**Goal of the exercise**
Nothing but a number is wanted: the count of lines in the records below that include "nose".

**Stored entries**
------------------------------

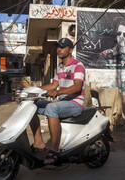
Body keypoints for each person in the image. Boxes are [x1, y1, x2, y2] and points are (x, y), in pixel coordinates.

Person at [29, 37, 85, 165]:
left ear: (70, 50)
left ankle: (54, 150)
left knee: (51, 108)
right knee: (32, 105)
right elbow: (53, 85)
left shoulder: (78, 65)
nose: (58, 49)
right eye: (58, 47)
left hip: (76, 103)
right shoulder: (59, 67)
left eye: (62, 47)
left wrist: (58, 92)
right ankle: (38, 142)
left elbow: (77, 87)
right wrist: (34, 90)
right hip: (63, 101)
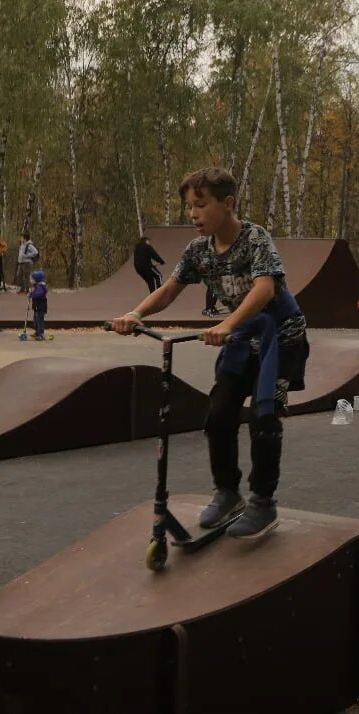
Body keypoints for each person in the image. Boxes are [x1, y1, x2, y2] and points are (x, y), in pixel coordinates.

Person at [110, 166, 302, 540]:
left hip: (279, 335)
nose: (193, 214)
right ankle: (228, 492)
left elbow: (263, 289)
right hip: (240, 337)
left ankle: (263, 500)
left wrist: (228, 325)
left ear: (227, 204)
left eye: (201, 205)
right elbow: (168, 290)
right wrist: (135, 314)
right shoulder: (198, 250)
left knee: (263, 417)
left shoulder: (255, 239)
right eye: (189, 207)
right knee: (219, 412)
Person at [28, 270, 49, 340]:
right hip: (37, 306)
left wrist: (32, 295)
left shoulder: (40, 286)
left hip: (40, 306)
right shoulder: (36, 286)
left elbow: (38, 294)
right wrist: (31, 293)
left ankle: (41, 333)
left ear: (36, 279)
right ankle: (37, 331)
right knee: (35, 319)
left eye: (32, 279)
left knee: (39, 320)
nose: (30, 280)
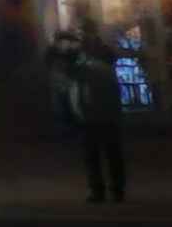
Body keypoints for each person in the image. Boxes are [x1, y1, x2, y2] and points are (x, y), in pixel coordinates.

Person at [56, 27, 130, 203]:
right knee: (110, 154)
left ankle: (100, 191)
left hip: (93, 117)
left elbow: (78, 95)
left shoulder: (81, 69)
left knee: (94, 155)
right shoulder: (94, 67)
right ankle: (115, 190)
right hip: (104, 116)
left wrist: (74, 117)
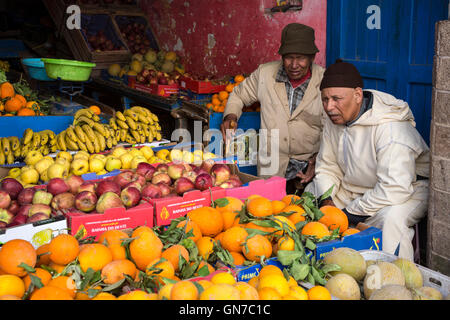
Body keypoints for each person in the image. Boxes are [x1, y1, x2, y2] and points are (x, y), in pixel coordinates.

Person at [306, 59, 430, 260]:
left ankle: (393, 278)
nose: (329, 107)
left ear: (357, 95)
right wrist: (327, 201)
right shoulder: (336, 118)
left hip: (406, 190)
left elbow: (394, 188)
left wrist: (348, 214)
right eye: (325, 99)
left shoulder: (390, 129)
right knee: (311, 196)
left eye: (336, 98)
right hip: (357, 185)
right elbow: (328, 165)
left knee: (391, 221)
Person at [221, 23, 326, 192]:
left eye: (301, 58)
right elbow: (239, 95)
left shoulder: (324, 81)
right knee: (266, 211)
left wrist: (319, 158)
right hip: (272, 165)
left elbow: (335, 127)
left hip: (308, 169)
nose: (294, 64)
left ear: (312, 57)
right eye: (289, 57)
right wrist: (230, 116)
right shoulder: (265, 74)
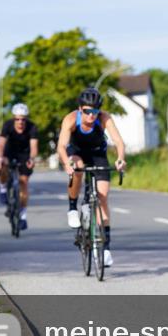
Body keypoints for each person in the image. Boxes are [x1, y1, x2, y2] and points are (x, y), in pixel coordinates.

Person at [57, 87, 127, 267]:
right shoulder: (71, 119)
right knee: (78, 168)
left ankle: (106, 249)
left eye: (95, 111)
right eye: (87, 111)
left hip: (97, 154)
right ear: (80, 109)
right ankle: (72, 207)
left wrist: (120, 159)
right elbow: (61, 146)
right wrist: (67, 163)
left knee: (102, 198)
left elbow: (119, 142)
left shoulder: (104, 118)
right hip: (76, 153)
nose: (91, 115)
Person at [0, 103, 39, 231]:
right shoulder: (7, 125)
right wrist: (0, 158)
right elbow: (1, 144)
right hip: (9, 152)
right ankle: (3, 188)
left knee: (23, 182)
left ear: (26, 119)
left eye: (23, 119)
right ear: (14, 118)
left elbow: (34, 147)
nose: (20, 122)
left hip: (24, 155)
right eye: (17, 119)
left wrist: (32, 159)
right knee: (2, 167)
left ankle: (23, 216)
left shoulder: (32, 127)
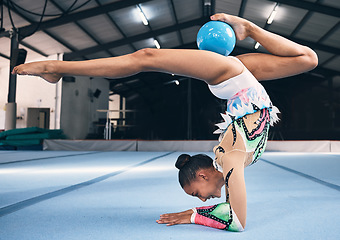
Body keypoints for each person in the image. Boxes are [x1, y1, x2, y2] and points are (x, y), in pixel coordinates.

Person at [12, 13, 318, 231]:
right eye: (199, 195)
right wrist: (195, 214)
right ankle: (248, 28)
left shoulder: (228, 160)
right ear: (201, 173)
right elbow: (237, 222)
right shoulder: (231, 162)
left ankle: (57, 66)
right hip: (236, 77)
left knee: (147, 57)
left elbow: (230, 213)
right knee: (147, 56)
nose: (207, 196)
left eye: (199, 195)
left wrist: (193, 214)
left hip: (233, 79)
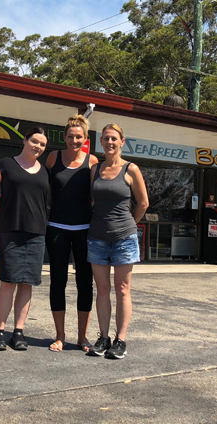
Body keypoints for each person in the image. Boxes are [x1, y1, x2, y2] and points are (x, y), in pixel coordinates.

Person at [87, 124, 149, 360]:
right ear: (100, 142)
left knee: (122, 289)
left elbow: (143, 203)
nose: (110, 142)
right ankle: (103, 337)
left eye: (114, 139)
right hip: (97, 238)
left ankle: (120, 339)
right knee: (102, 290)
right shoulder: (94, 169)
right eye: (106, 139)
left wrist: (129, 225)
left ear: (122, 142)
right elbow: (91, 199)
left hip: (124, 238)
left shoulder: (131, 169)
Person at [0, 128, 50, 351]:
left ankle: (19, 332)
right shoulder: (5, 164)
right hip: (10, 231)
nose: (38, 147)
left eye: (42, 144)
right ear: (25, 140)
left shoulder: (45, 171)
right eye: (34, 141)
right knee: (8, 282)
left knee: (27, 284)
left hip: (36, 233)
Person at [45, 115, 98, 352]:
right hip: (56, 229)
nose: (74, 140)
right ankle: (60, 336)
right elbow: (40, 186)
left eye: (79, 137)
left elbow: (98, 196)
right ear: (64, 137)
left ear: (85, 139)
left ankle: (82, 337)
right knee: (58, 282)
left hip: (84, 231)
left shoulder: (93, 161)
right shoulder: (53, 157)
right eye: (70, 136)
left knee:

------------------------------

**Reply to the task**
11